I’ve been thinking about this phrase, specifically from a religious perspective. As a person with relatively strong religious affiliation and beliefs, God has promised that as we exercise a belief in Him, our weaknesses will be made turned to strengths.
The scripture in question here is found in the Book of Ether, in the Book of Mormon, chapter 12 verses 27 and 28.
27 And if men come unto me I will show unto them their weakness. I give unto men weakness that they may be humble; and my grace is sufficient for all men that humble themselves before me; for if they humble themselves before me, and have faith in me, then will I make weak things become strong unto them.
28 Behold, I will show unto the Gentiles their weakness, and I will show unto them that faith, hope and charity bringeth unto me—the fountain of all righteousness.
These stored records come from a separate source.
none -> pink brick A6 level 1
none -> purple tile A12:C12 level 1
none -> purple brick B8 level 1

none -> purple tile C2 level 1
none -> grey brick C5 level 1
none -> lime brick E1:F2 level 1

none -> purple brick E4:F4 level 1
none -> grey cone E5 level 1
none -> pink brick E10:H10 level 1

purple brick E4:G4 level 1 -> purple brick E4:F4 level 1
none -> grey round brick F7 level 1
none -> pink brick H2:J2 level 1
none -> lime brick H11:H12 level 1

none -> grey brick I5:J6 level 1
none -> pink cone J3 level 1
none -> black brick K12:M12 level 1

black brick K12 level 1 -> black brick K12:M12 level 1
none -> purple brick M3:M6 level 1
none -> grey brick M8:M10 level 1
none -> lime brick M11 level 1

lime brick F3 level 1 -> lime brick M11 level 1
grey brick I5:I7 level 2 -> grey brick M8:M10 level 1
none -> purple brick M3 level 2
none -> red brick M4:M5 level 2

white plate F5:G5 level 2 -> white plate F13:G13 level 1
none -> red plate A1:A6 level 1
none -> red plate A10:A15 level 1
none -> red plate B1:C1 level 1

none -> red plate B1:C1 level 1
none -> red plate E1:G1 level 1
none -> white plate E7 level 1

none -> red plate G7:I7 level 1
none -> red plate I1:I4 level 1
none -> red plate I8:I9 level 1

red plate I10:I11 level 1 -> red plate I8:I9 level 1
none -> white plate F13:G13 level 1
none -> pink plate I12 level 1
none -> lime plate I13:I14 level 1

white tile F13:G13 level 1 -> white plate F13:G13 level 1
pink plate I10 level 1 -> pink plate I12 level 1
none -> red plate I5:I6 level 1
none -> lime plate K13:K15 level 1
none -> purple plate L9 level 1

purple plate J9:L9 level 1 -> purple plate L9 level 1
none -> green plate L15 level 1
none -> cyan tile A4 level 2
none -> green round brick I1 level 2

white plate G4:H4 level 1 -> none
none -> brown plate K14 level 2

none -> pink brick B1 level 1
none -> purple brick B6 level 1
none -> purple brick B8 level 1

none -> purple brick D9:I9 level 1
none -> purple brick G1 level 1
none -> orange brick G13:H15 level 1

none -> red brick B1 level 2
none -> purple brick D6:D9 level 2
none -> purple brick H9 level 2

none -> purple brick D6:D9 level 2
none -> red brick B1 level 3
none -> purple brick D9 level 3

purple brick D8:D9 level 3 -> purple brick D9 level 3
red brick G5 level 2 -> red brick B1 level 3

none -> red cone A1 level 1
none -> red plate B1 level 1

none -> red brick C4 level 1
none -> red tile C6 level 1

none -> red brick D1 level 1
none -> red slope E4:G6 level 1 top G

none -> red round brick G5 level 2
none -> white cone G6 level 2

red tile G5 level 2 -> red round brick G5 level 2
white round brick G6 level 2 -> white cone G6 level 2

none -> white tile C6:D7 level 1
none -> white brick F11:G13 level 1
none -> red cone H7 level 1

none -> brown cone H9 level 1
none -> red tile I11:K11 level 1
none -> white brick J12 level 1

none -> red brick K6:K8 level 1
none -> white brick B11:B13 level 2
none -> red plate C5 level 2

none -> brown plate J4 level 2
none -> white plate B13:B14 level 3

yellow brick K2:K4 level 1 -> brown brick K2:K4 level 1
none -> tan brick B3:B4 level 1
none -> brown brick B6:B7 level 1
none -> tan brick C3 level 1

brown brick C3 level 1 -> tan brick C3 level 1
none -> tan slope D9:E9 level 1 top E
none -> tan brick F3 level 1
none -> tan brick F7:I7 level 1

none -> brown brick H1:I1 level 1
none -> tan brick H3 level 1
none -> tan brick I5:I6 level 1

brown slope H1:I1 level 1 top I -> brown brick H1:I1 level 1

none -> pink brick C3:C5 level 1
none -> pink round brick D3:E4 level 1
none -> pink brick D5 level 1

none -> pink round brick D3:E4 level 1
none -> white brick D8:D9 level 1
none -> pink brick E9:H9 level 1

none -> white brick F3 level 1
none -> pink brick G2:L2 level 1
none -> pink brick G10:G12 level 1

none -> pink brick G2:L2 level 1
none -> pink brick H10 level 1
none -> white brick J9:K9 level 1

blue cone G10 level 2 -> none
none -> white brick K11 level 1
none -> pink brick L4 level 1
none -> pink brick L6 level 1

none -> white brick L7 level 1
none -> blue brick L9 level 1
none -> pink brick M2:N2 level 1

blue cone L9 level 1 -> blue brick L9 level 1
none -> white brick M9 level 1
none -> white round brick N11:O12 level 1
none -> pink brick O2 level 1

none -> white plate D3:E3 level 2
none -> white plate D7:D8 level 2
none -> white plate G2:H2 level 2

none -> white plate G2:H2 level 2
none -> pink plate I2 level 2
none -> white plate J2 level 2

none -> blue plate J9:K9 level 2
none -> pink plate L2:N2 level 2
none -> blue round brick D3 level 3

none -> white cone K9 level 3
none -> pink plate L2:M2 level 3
Now, it may seem obvious to most but not really to me why our weak things will be made strong. Is it because God will strengthen our weaknesses because He wants us to become stronger and more able to fulfill His will? Does He want us to work on our weaknesses and thereby being able to have our weak things become strong? There is also a preclusion that if are to be made strong, we must also be humble enough to have the desire to go to God for to strengthen us. Being humble enough to seek after God to strengthen our weaknesses shows our faith and devotion to Him.
It’s hard to comprehend how we can turn our weaknesses into strengths, because we are unable to understand a lot of how God works and his many mysteries. One thing that I am sure of is that our purpose is to learn and grow in this life. We will experience hardships and find things we might not be able to do at first. Like I’ve said before many things do require work and effort, to practice and to get better at. I think that’s precisely what God wants for us, to work, improve different aspects of our live. However He wants us to always remember where our abilities, strengths and talents come from.
I think this is why I need to finish a blog in a single sitting, because I lost my train of thought from yesterday when I was blogging. Good job brain, good job! Well I guess it something does come back up I’ll amend this blog but for now, I guess that’s the end of that.